Indeed, one of the biggest question marks is over replay devices, and what will be practical when dealing with four times the data, said Clark. “If you are to mimic the number of replay channels you put into an English Premier League football match and try to replicate that in 4K, it’s a phenomenal amount of EVSs. They just don’t physically fit in the truck. So, what are we going to do? We’re going to have to look at doing it in a different way.”

Question of dynamic range

Clark remains unconvinced that UHD by itself will be enough to attract viewers, however, he believes that wider dynamic range can make a big difference. At NAB, he watched a demonstration showing identical HD screens, one showing Rec.709, the other HDR 2020 colour space, and believes that this is the difference “that will drive consumers.” Having gone to CES in Las Vegas in January, Clark believes that TV sets are only months away from delivering HDR, and he’d buy one.

A couple of years ago Canon’s Larry Thorpe said viewers would need at least a 50-inch TV to gain anything from UHD; at NAB he said it will actually require at least a 65-inch screen, and Johnstone wondered how many viewers in Europe would have room for it.

As Schut pointed out, also having visited CES, the consumer electronics industry “doesn’t care about the broadcast industry,” and is charging ahead with UHD screens where the only difference is the higher resolution (sometimes at lower frame rates – 25/30p). He agreed with Clark that HDR is the key, “but I think 4K is the vehicle to get HDR […], to be honest, 1080p HDR would have been fine.”

Distributing UHD to viewers is also a challenge. Dock10 handles video and broadband distribution around the MediaCityUK site, including to apartments, with a single fibre delivering triple-play packages, with bursts of up to 100Mbps, which means that people use a lot of OTT services. It has the capability to deliver UHD, with HFR and HDR, once such services launch, “but that is very much on a cluster basis. How that rolls out down the street into Victorian and Georgian homes is another challenge,” said Paul Clennell, dock10’s CTO.

When it built its seven HD studios, it used a very modular design, so it can simply replace boxes to move a studio to UHD. Indeed, it has been talking to manufacturers about doing that for one studio as a showcase and may do some live productions as an experiment in the next year.

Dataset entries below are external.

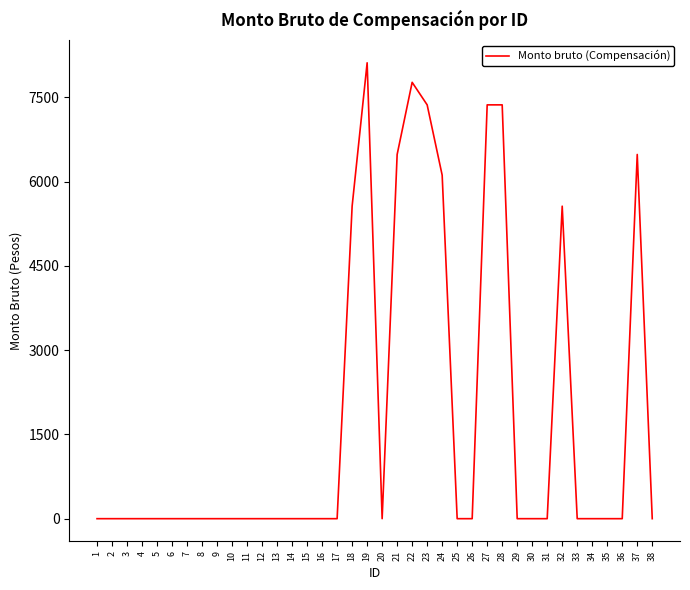

What is the difference between the maximum and minimum values?

8115.2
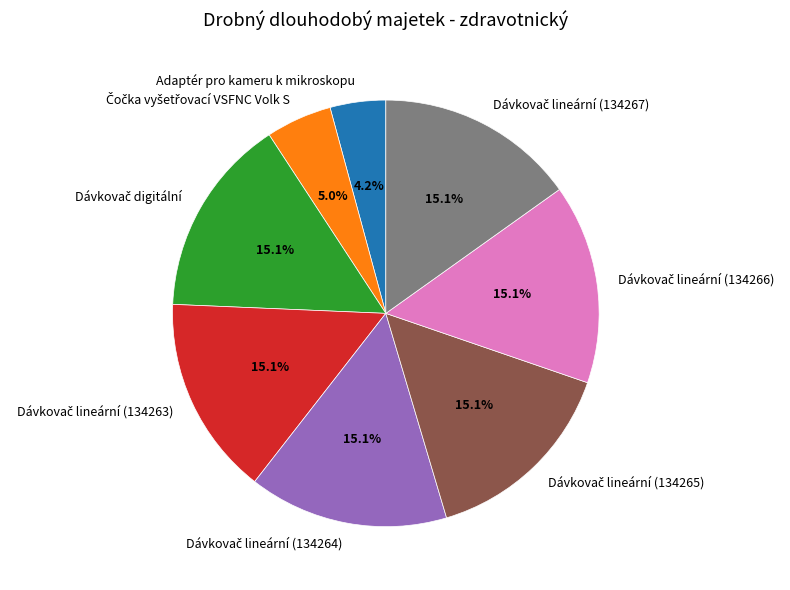

What percentage is NOT represented by Adaptér pro kameru k mikroskopu?

95.8%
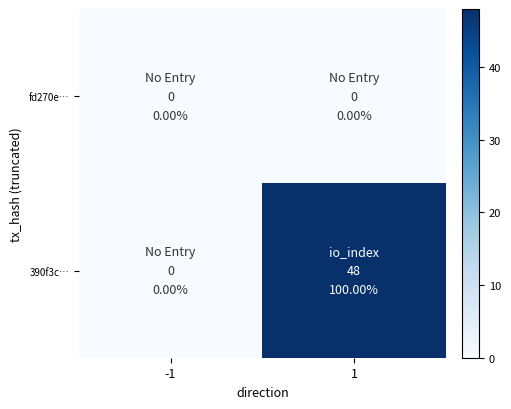

How many distinct data groups are displayed?

2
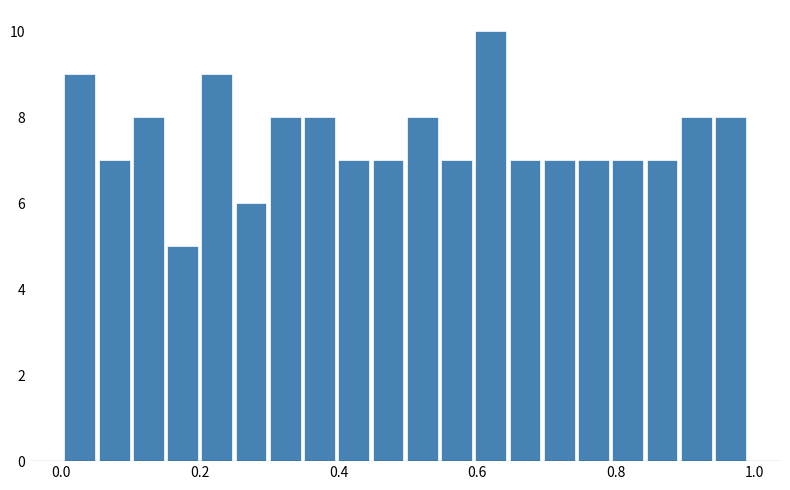

Around what value on the x-axis is the tallest bar? Give the approximate position of its centre, as read against the axis.

0.62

This would mean it wouldn’t need to be expensive. “A lot of that equipment could be hired, we’d just purchase the core infrastructure,” explained Clennell. “The key thing is customer demand for making that transition,” which he thinks will happen gradually over the next two to four years, coinciding with technology refresh rates.

It has a Cisco 10Gbps network alongside baseband and will transition from baseband to IP as necessary. However, it is already dealing with 4K every day, as rushes come in for post production. “The vast majority of what we ingest for drama comes in 4K and stays in 4K,” he added.

RT Software has done three 4K trials so far, with a UK broadcaster, and is working on a 4K production for pan and scan and stitching. It has also just delivered two 4K systems, having developed its first 4K graphics systems last year (although it is only now that all the equipment is in place to ship them). A client had asked for a 4K system, but “we had no idea if we could push that many pixels around a PC in realtime to produce the graphics,” revealed Steve Hart, RT Software’s Development Director.

Barry Johnstone

Barry Johnstone: “We would like to standardise”

He agreed that HDR and high frame rates are more important than the number of pixels, but for graphics it already does HFR and wider dynamic ranges (with floating point systems, it doesn’t matter whether it is 8-bit, 10-bit, 12-bit or 16-bit). “It’s more about trying to get those pixels out and what you do with them afterwards.” Euro Media Group is already making full programmes in 4K, such as concerts, they just aren’t being transmitted in 4K — and Johnstone believes that transmitting UHD, and even getting it back from the truck, will be one of the biggest challenges.